Was gegeben wurde? Leider keine Ahnung. Oder doch? Es ist eine Karte, die nicht dem Schülerabo entstammt, was ich damals im fünften oder sechsten Jahr schon hatte. Der Beginn ist mit 18 Uhr angegeben und so viele Schauspiele sind nicht so lang, dass man um die Uhrzeit beginnen muss.
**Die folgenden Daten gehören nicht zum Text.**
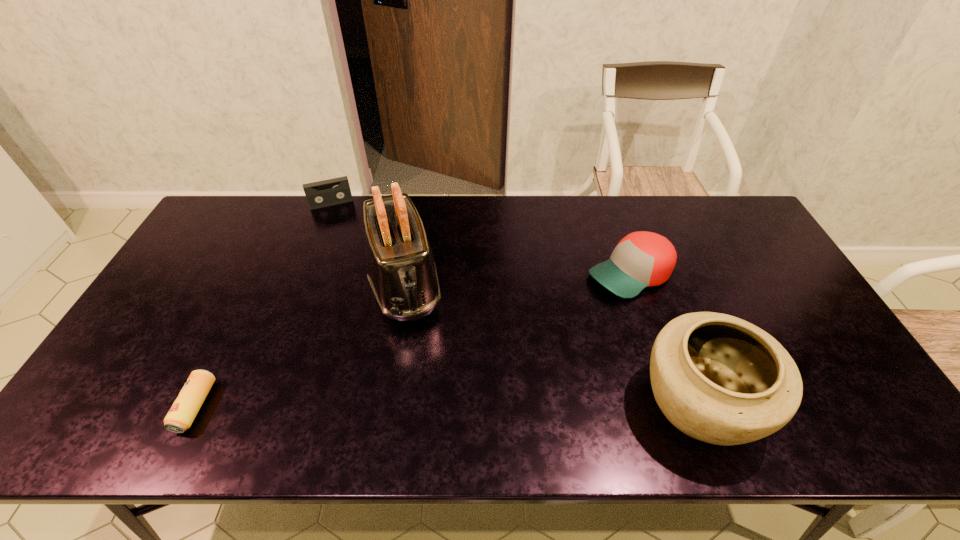
You are a GUI agent. You are given a task and a screenshot of the screen. Output one action in this format:
    pyautogui.click(x=<x>, y=<y>)
    Task: Click on the free space that is in between the beer can and the pottery
    The width and height of the screenshot is (960, 540).
    Given the screenshot: What is the action you would take?
    pyautogui.click(x=447, y=404)

Where is `unoccupied area between the fourth object from right to left and the pottery`? unoccupied area between the fourth object from right to left and the pottery is located at coordinates (516, 303).

Locate an element on the screen. The width and height of the screenshot is (960, 540). free spot between the videotape and the fourth shortest object is located at coordinates (516, 303).

Locate an element on the screen. The image size is (960, 540). empty space between the farthest object and the shortest object is located at coordinates (264, 305).

At what (x,y) coordinates should I click in order to perform the action: click on vacant area that lies between the toaster and the beer can. Please return your answer as a coordinate pair (x, y). This screenshot has width=960, height=540. Looking at the image, I should click on (300, 345).

Locate an element on the screen. Image resolution: width=960 pixels, height=540 pixels. object that can be found as the second closest to the fourth shortest object is located at coordinates (401, 270).

Where is `the second closest object to the shortest object`? The image size is (960, 540). the second closest object to the shortest object is located at coordinates (319, 194).

You are a GUI agent. You are given a task and a screenshot of the screen. Output one action in this format:
    pyautogui.click(x=<x>, y=<y>)
    Task: Click on the vacant area that satisfies the following two spatial constraints: 1. on the front side of the second shortest object; 2. on the right side of the third shortest object
    
    Given the screenshot: What is the action you would take?
    pyautogui.click(x=304, y=274)

Locate an element on the screen. This screenshot has width=960, height=540. free space that satisfies the following two spatial constraints: 1. on the front side of the third tallest object; 2. on the right side of the second object from left to right is located at coordinates (304, 274).

Locate an element on the screen. The image size is (960, 540). free space that satisfies the following two spatial constraints: 1. on the back side of the third object from right to left; 2. on the left side of the baseball cap is located at coordinates (406, 274).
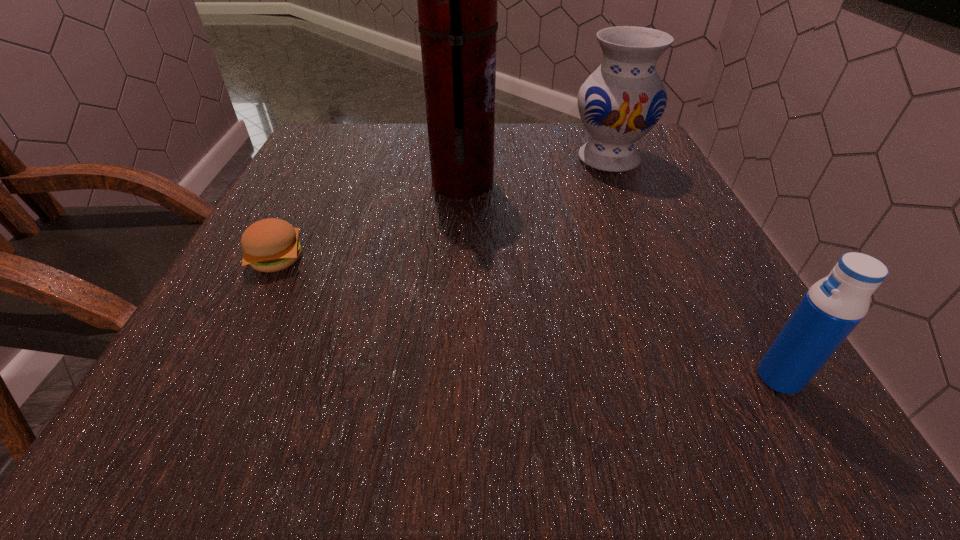
Where is `free spot that satisfies the following two spatial constraints: 1. on the front side of the third tallest object; 2. on the right side of the third shortest object`? free spot that satisfies the following two spatial constraints: 1. on the front side of the third tallest object; 2. on the right side of the third shortest object is located at coordinates (705, 377).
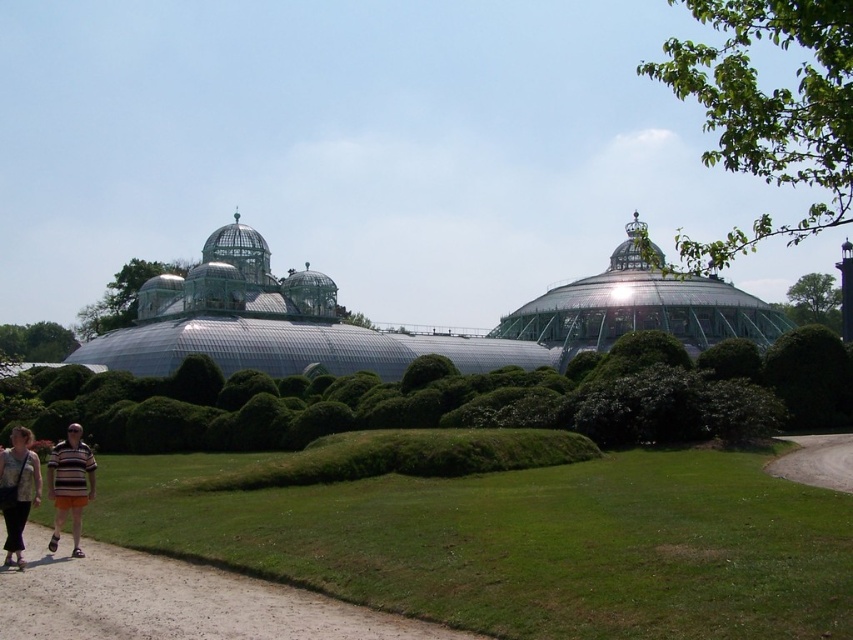
You are standing at the entrance of the greenhouse and want to take a photo. There are two points in the scene marked as point 1 at coordinates point (x=490, y=376) and point 2 at coordinates point (x=9, y=532). Which point should you focus on to ensure it appears closer to the camera in your photo?

Point 1 at coordinates point (x=490, y=376) is further to the camera than point (x=9, y=532), so focusing on point 1 will make it appear closer in the photo.

Consider the image. You are a drone operator trying to capture the greenhouse from above. You have two points marked in the image, point A at coordinates point (38, 561) and point B at coordinates point (16, 564). Which point should you focus on to ensure the camera is closer to the greenhouse structure?

Point A at coordinates point (38, 561) is further to the camera than point B at coordinates point (16, 564), so focusing on point A would place the camera closer to the greenhouse structure.

Based on the photo, you are standing at the point marked by coordinates point (402,328) in the greenhouse complex. What structure are you currently inside?

Result: You are inside the transparent glass conservatory at center, as the point (402,328) represents its location.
Also muss es sich um meinen zweiten Besuch von „Bernarda Albas Haus“ von Garcia Lorca in der Inszenierung von Andrea Breth gehandelt haben. Und dem ist so (gerade im Internet geprüft)! Es gehört zu den größten Inszenierungen, die ich je gesehen habe. Bei meinem ersten Besuch waren 1.000 Schüler anwesend. Es gab zwei Pausen und als das Stück kurz vor Mitternacht zu Ende war, fanden sich im Zuschauerraum vielleicht noch 40-50 Schüler, ich in der zweiten Reihe links irgendwo. Und wir standen am Schluss wirklich auf den Sitzen, haben einen Höllenlärm veranstaltet, haben 17 oder mehr Vorhänge erklatscht und erschrien und errufen und erpfiffen, so dass einigen Schauspielerinnen die Tränen gekommen sind. Großartig war das, großartig!